(Beginning of Data for this exercise)

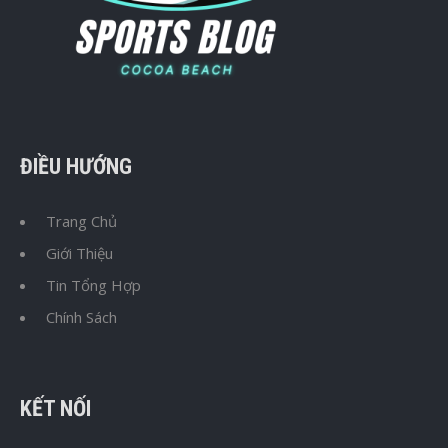
ĐIỀU HƯỚNG
Trang Chủ
Giới Thiệu
Tin Tổng Hợp
Chính Sách
KẾT NỐI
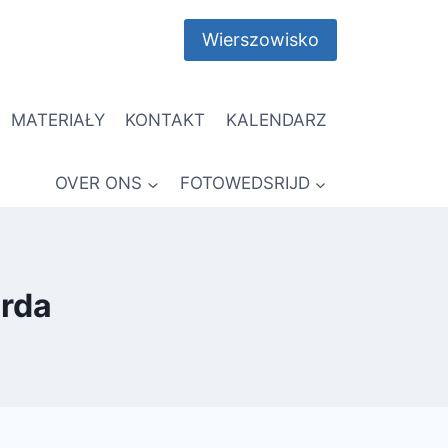
Wierszowisko
MATERIAŁY
KONTAKT
KALENDARZ
OVER ONS
FOTOWEDSRIJD
erda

(End of Data for this exercise)

**Exercise goal**. Type the entries again verbatim. Drop the images.

**Completed exercise**.
ĐIỀU HƯỚNG
Trang Chủ
Giới Thiệu
Tin Tổng Hợp
Chính Sách
KẾT NỐI
Wierszowisko
MATERIAŁY
KONTAKT
KALENDARZ
OVER ONS
FOTOWEDSRIJD
erda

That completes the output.